◆ Transcribed page text ◆
= = =

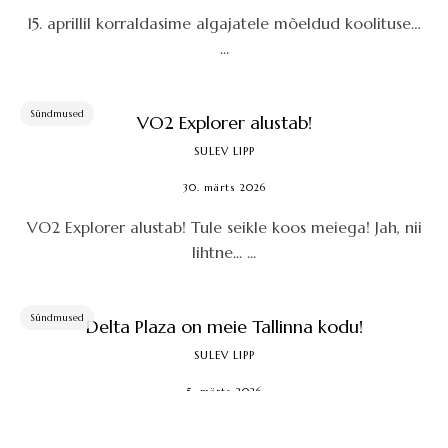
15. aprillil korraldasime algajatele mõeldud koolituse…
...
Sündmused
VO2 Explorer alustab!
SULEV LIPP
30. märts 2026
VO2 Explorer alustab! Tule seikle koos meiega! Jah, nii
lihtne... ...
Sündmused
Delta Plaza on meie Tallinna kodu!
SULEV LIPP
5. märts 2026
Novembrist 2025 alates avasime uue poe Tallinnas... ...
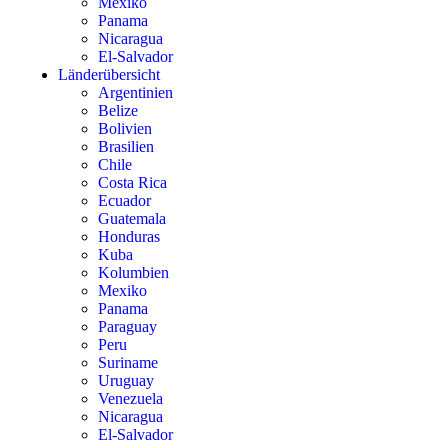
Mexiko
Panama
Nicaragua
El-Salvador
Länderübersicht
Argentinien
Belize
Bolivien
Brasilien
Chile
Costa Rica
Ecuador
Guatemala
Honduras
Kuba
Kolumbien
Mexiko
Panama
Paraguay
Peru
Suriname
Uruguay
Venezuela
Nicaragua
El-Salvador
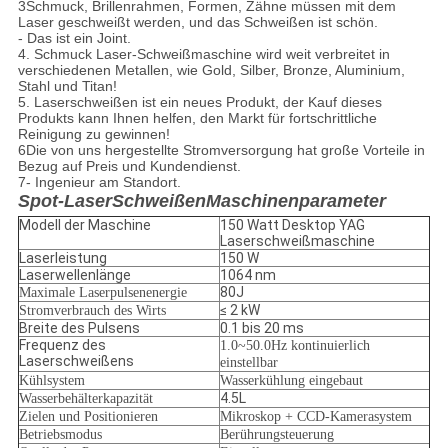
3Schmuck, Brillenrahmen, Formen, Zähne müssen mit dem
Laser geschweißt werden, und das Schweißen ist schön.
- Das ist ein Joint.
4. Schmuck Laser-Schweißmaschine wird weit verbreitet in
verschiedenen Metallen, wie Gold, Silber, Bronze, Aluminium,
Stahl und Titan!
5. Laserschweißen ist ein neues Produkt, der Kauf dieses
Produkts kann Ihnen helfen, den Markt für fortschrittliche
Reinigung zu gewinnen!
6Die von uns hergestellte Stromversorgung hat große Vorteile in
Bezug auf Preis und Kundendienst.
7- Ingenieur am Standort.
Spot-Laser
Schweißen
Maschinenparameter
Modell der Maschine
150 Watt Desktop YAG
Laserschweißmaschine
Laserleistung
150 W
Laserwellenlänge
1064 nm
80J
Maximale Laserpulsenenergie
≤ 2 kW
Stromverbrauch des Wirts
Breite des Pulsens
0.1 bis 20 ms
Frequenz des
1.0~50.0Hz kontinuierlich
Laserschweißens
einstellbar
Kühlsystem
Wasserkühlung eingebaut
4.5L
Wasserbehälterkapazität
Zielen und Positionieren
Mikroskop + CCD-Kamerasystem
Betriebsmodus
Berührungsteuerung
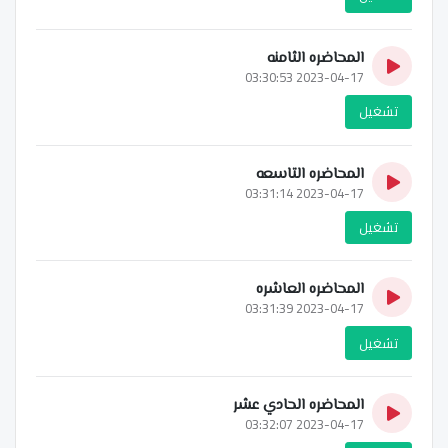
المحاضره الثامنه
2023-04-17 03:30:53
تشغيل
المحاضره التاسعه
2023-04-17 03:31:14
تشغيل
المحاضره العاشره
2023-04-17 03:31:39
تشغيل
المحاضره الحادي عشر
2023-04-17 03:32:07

= = =

◆ Work to complete ◆
Arrange the lines of the items as a numbered list, starting with the line that contains "3Schmuck, Brillenrahmen, Formen, Zähne" and running through the end of the items, both ends included. Leave out blank lines and the pictures.

◆ Task answer ◆
1. 3Schmuck, Brillenrahmen, Formen, Zähne müssen mit dem
2. Laser geschweißt werden, und das Schweißen ist schön.
3. - Das ist ein Joint.
4. 4. Schmuck Laser-Schweißmaschine wird weit verbreitet in
5. verschiedenen Metallen, wie Gold, Silber, Bronze, Aluminium,
6. Stahl und Titan!
7. 5. Laserschweißen ist ein neues Produkt, der Kauf dieses
8. Produkts kann Ihnen helfen, den Markt für fortschrittliche
9. Reinigung zu gewinnen!
10. 6Die von uns hergestellte Stromversorgung hat große Vorteile in
11. Bezug auf Preis und Kundendienst.
12. 7- Ingenieur am Standort.
13. Spot-Laser
14. Schweißen
15. Maschinenparameter
16. Modell der Maschine
17. 150 Watt Desktop YAG
18. Laserschweißmaschine
19. Laserleistung
20. 150 W
21. Laserwellenlänge
22. 1064 nm
23. 80J
24. Maximale Laserpulsenenergie
25. ≤ 2 kW
26. Stromverbrauch des Wirts
27. Breite des Pulsens
28. 0.1 bis 20 ms
29. Frequenz des
30. 1.0~50.0Hz kontinuierlich
31. Laserschweißens
32. einstellbar
33. Kühlsystem
34. Wasserkühlung eingebaut
35. 4.5L
36. Wasserbehälterkapazität
37. Zielen und Positionieren
38. Mikroskop + CCD-Kamerasystem
39. Betriebsmodus
40. Berührungsteuerung
41. المحاضره الثامنه
42. 2023-04-17 03:30:53
43. تشغيل
44. المحاضره التاسعه
45. 2023-04-17 03:31:14
46. تشغيل
47. المحاضره العاشره
48. 2023-04-17 03:31:39
49. تشغيل
50. المحاضره الحادي عشر
51. 2023-04-17 03:32:07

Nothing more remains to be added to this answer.